Previously, the Adamaas researchers had used this system, for example, to provide assistance in operating a modern coffee maker. The advantage here was that the coffee machine used (project partner Miele) immediately recognizes the current status and could relay this information immediately to the glasses. “The difficulty of building a bird house is that the individual parts and assembly steps have to be recognized directly in front of the glasses. Here, what is self-evident for humans poses significant challenges for a technical system,” says Dr. Matthias Schröder, who programmed the Adamaas system’s ‘computer vision’. “With the help of a camera, the glasses are not only able to recognize where the object is located, but also which part the user has picked up with their hand or glanced at with their eyes.” The system can then give instructions based on the particular situation and display images to provide personally customized support with the steps of the activity. “With ‘computer vision,’ the Adamaas system can provide assistance for virtually any building process,” says Professor Dr. Thomas Schack, who heads the Adamaas project. “As such, subjects no longer have to fiddle around with the instruction manual and laboriously perform the steps of the activity with one hand: they can work with both hands and get the instructions for the steps one by one in the display. This is also exciting for industry.”

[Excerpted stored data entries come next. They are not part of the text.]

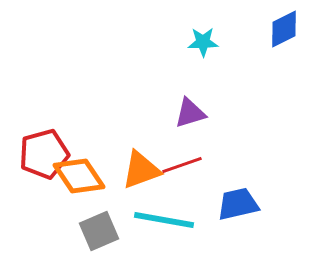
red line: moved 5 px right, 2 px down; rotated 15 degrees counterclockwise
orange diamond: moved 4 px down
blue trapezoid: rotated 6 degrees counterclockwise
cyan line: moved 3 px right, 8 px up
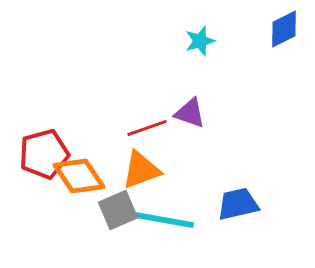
cyan star: moved 3 px left, 1 px up; rotated 16 degrees counterclockwise
purple triangle: rotated 36 degrees clockwise
red line: moved 35 px left, 37 px up
gray square: moved 19 px right, 21 px up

In addition to Prowerk and the v. Bodelschwingh Bethel Foundations’ Seniorenzentrum Breipohls Hof (Senior center Breipohls Hof), the family-owned company Hettich is also a partner on the Adamaas project. Operating instructions are often of little help when assembling a closet drawer powered by an electric motor. By displaying the steps of the assembly process step by step, the glasses would provide ideal support to people like apprentices or even workers. “It is conceivable, for example, that Hettich staff working in assembly could use the glasses to quickly learn how the drawers have to be put together,” says Schack. “The Adamaas system is also configured for Work 4.0 in that it provides support for assembly tasks using augmented reality.”

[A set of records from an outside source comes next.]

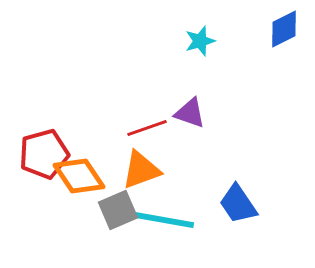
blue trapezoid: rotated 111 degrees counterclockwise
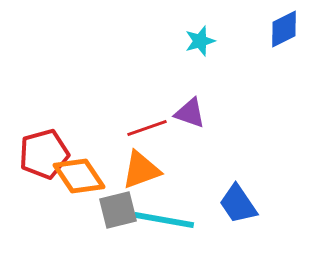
gray square: rotated 9 degrees clockwise
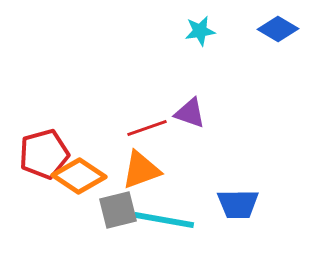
blue diamond: moved 6 px left; rotated 57 degrees clockwise
cyan star: moved 10 px up; rotated 8 degrees clockwise
orange diamond: rotated 22 degrees counterclockwise
blue trapezoid: rotated 57 degrees counterclockwise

Currently, the researchers are conducting Adamaas studies with subjects from Hettich, Prowerk, and the Seniorenzentrum Breipohls Hof. In the future, studies with workers at Hettich are also planned, which will allow the researchers to even better address the individual needs of the users and explore new dimensions of research. In the future, the Adamaas system is planned to be able to work without an extra camera, using only the integrated camera in the glasses to provide support to the user.

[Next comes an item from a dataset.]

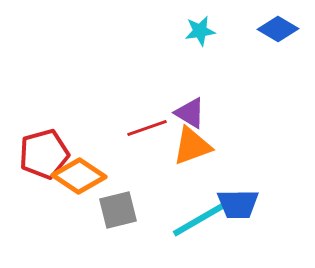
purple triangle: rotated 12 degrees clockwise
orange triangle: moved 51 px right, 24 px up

Additional partners on the Adamaas project include eye tracking specialist SensoMotoric Instruments (SMI), who has developed and provided the hardware for the glasses. Velamed GmbH Medizintechnik und Biomechanische Konzepte (Velamed GmbH Medical Technology and Biomechanical Concepts) is developing a robust and efficient system to record and analyze vital signs. Furthermore, various faculties at Bielefeld University are also working together with external partners. In addition to Professor Dr. Helge Ritter (Neuroinformatics research group), Professor Dr. Thomas Schack (Neurocognition and Action - Biomechanics research group), Dr.-Ing. Sven Wachsmuth (Central Labs), and Dr. Kai Essig (Neurocognition and Action – Biomechanics research group) from CITEC, the Faculty of Psychology and Sports Science as well as the Faculty of Technology and the Network Bielefeld 2000plus are participating. The Faculty of Business Administration and Economics is also supporting Adamaas by developing a marketing and sales concept through its Institute for Technological Innovation, Market Development, and Entrepreneurship (iTIME).